I can get them to match without much trouble. The problem is that
'2.6rcN' sorts after '2.6' (and even '2.6.1'). Debian solved it by
treating '~' special.

> 		"prerelease" seems to be something that is a release,
> just not declared, and claimed internally to be the release version,
> with the release directory name.  I don't think coda needs that, and it
> in my view causes way more trouble than it is worth.  Maybe you didn't
> mean that, but I just had grief with that someplace else.

No, I want to keep the version different up until the point that the
release is made at which point the only thing that changes is the
version number.

> Also I'd suggest:
> 
>   publicizing where the cvs commit list is so people can subscribe

Follow the 'development' link at the top of http://www.coda.cs.cmu.edu/
Ah, I see it doesn't mention the subscribe addresses (changelog-request@...)

>   sending a note to codalist whenever anything signficant has been
>   committed to cvs

It is sometimes hard to define significant, if I have a change that
improves sftp download bandwidth over high latency links by several
orders of magnitude. Is that important? For some people it definitely
would be.

But on the other hand, maybe a simple change goes in, which I've tested
between a development client and server without problems, but after the
change was committed it turns out that it introduced an RVM
incompatibility when you try to upgrade a client running the latest
release. Sometimes it is simply unclear whether a change was significant.

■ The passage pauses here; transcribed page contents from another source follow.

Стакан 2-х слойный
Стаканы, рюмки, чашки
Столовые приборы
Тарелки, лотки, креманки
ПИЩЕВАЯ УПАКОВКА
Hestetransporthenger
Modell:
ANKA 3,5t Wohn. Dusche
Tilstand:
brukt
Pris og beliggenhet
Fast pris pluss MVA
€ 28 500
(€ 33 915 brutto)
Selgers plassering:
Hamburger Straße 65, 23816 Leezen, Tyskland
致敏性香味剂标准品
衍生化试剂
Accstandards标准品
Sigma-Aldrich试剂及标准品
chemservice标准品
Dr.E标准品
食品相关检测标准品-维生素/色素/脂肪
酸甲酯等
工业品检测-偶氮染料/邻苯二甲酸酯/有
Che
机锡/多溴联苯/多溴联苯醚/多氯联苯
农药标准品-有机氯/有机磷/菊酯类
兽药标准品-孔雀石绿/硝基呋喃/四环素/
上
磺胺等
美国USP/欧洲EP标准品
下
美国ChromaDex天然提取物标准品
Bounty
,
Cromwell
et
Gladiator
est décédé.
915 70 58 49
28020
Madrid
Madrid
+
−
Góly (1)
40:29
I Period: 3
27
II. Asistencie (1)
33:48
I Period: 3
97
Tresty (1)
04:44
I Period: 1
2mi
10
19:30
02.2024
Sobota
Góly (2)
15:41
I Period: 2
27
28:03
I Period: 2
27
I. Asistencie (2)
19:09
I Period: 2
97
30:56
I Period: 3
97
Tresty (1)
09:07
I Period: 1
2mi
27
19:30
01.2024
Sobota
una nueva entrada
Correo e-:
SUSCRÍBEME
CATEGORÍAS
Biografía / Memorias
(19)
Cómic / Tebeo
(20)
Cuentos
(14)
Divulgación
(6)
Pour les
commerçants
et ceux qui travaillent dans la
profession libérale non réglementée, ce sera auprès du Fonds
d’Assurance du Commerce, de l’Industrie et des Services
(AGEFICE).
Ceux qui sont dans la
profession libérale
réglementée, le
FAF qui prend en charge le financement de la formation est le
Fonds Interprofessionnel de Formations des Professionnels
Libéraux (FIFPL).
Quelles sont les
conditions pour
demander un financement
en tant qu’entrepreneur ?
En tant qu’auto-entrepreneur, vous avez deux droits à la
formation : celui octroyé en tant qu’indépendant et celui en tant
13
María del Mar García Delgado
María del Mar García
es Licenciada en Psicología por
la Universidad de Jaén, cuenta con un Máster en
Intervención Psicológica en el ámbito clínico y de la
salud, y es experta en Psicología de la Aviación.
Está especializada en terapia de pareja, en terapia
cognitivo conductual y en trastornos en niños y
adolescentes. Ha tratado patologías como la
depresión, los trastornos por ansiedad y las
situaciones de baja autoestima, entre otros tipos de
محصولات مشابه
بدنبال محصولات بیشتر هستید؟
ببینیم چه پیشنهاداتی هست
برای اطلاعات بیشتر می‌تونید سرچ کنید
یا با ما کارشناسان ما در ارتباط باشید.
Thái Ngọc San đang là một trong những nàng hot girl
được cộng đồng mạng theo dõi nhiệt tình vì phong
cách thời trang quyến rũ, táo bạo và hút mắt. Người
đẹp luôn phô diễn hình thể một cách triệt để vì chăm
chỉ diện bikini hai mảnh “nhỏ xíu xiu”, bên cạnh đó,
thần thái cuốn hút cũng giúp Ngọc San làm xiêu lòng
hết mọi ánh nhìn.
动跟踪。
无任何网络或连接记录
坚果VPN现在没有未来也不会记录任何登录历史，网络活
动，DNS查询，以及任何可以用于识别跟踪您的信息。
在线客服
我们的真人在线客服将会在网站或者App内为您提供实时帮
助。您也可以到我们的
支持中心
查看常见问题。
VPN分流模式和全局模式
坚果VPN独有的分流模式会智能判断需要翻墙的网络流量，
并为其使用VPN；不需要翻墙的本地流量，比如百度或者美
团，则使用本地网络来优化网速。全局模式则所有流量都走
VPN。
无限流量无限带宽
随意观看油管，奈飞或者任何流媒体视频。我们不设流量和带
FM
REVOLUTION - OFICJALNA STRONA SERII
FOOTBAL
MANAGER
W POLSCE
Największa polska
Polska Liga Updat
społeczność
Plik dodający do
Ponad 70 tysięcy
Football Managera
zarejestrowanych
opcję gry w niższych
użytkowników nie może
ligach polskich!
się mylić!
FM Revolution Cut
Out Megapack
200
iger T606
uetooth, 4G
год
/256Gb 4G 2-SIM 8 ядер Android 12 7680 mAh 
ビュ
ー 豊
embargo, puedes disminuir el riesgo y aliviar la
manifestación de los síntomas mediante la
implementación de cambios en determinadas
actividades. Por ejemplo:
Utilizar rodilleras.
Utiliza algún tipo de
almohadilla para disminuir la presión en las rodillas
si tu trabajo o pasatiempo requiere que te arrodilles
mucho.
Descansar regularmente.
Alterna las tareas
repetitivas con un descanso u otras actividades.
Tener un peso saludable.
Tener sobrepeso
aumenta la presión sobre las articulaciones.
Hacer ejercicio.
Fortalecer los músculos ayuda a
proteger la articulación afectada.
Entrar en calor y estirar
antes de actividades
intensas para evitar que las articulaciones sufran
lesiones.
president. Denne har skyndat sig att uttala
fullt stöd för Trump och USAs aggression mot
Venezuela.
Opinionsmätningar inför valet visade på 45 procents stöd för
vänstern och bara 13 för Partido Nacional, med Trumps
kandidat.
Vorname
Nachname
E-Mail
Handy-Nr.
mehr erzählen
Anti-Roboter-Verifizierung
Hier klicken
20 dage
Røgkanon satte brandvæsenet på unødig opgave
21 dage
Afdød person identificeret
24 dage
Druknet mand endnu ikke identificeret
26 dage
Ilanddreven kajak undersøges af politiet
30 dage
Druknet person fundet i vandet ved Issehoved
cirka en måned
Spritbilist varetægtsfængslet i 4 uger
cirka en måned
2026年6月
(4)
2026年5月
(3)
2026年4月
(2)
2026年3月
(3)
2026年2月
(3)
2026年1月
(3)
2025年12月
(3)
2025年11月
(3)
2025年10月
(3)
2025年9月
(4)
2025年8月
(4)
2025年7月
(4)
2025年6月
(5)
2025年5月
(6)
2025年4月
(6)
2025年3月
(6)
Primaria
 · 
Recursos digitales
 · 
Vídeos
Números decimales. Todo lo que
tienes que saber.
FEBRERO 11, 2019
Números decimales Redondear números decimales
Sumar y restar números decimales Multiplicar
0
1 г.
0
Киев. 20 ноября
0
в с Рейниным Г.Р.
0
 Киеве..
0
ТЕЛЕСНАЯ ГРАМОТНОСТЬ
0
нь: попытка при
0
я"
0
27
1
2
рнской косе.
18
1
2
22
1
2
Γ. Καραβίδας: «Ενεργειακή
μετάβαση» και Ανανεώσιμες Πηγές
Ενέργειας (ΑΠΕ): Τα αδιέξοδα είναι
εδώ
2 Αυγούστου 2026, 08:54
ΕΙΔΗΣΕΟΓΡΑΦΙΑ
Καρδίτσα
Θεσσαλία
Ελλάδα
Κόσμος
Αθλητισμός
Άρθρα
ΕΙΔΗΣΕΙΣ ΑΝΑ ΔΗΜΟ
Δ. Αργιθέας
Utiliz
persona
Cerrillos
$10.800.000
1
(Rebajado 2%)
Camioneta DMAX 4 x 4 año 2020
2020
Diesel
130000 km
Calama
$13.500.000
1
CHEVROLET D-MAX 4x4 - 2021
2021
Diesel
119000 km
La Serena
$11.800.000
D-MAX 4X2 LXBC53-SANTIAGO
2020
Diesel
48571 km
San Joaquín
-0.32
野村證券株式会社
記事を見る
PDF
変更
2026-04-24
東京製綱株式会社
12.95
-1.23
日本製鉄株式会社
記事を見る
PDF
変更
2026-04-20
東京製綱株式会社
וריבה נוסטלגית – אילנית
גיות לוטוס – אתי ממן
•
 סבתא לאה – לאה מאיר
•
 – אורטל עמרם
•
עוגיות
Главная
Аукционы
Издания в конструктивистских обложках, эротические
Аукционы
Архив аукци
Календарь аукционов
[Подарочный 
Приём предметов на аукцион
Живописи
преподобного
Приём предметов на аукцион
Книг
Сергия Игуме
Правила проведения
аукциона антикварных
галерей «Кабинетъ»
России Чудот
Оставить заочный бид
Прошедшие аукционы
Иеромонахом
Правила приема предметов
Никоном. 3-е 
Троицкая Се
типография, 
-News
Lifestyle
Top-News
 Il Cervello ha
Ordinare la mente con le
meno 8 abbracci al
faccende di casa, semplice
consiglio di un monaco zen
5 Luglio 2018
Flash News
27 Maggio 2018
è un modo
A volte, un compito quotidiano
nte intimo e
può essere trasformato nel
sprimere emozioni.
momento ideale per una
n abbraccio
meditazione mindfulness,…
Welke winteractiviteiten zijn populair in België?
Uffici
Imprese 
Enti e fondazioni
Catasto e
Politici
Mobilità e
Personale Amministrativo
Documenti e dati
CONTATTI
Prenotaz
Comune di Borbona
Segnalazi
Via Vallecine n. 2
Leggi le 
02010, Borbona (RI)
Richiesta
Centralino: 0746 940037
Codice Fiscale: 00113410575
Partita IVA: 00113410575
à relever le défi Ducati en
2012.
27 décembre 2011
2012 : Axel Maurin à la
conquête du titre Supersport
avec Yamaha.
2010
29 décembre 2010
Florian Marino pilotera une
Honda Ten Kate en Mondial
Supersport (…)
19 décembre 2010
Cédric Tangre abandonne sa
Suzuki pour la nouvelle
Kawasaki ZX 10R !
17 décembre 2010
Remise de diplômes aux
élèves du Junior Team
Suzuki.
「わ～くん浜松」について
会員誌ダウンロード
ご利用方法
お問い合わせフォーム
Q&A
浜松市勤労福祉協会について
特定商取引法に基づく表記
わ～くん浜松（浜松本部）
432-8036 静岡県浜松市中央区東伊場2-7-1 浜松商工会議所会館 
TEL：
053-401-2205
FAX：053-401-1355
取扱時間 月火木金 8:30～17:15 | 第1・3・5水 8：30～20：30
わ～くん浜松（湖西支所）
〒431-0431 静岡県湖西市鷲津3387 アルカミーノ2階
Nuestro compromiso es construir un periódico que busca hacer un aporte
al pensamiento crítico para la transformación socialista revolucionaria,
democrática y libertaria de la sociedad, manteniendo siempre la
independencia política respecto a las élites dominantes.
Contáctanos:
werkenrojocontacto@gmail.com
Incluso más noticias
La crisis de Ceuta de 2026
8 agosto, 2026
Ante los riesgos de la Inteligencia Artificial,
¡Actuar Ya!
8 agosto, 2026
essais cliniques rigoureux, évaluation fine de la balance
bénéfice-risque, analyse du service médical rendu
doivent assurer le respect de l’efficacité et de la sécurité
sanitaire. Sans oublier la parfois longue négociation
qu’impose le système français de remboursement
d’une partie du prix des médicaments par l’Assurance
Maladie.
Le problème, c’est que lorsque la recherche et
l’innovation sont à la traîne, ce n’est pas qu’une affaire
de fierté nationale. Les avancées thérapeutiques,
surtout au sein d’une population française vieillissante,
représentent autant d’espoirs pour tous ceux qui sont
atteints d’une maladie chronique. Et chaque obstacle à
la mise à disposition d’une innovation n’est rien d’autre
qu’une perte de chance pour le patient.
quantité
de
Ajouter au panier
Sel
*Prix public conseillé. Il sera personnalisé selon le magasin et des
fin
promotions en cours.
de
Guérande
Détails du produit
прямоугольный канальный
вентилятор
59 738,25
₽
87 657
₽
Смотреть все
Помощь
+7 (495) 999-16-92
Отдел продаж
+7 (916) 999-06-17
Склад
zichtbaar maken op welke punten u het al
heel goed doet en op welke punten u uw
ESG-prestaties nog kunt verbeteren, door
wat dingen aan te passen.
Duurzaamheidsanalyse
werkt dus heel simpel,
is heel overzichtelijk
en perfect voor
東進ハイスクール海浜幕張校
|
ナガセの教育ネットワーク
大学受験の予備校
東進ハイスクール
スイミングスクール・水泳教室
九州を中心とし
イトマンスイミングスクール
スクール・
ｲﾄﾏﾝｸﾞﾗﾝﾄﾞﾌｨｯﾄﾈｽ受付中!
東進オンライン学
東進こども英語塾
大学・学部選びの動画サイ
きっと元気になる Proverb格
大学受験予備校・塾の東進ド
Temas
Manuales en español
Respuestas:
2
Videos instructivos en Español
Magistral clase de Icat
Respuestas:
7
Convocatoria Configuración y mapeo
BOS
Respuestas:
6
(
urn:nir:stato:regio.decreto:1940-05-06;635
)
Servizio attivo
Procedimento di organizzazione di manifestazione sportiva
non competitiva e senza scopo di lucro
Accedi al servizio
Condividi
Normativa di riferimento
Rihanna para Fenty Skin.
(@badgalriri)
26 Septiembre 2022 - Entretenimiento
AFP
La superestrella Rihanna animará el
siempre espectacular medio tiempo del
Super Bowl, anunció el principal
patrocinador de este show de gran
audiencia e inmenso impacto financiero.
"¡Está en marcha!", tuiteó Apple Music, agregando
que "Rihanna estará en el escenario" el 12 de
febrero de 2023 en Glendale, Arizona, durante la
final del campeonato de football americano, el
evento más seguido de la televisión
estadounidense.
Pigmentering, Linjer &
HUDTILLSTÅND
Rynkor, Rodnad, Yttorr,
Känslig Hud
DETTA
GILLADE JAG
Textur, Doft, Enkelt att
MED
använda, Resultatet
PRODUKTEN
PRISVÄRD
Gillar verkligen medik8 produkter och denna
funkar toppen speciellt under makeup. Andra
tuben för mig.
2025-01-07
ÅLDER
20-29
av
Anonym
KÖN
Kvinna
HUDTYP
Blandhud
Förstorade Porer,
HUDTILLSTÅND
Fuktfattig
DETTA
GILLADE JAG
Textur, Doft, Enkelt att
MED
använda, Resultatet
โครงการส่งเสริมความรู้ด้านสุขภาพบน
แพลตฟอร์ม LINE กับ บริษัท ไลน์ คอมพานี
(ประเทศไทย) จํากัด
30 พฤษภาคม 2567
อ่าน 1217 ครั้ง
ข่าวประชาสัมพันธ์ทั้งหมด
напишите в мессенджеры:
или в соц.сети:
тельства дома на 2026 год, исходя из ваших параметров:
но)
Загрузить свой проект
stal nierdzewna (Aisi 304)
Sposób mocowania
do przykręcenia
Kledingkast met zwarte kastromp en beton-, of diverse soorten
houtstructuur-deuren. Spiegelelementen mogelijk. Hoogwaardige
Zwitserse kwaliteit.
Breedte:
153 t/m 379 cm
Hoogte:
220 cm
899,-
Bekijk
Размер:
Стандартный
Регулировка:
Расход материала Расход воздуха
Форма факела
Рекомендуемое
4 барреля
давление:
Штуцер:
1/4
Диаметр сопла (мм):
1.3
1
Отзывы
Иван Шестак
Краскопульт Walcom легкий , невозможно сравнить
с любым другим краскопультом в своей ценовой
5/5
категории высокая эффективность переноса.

>   not cutting an rc the day after stuff that might break long-working
>   functionality goes in to cvs
> 
>   if the anoncvs people can check out from isn't the real repo (or a
>   copy of it for security reasons), explain what's going on.

The anoncvs server is exporting from a repository in Coda. However the
read/write CVS repository is stored in AFS. Once every 15 minutes or so
the Coda snapshot is updated.

There are several reasons why we do not export directly from AFS.

    - Even just the read-only export is an nice test case for Coda.
    - We had stability issues with the OpenAFS kernel module on our
      webserver (maybe fixed now, honestly don't know since we don't run
      AFS on the webserver anymore :). The actual synchronization runs
      on another machine that has both Coda and AFS.
    - Authentication issues, the AFS repository is ACL protected, the
      Coda copy can be accessed by System:Anyuser.

Now although the CVS repository in AFS is the canonical version that we
check out from when a new release is made, I do all of my development in
a git repository. I bounce branches that I work on back and forth
between my desktop, laptop, machine at home and whatever VM of the day I
am working with (f.i. freebsd etc).

Git is very good at branching and merging, CVS is not. So by the time I
am happy with some development branch, I use 'git rebase' to create a
linear history on top of what is at that point the latest CVS version
and then run a script that walks through the list of commits that are
not in 'master' and applies them to CVS. So that hopefully explains for
a part the occasional patch-storms.

> I wonder if this is why my machine was not happily communicating with
> testserver.

Possibly, although most systems seem to use the identical errno values,
considering how 'well' Coda has worked without doing any translation.
The error numbers that were moved around were those that do not exist on
typical UNIX system (EINCONS - conflict detected).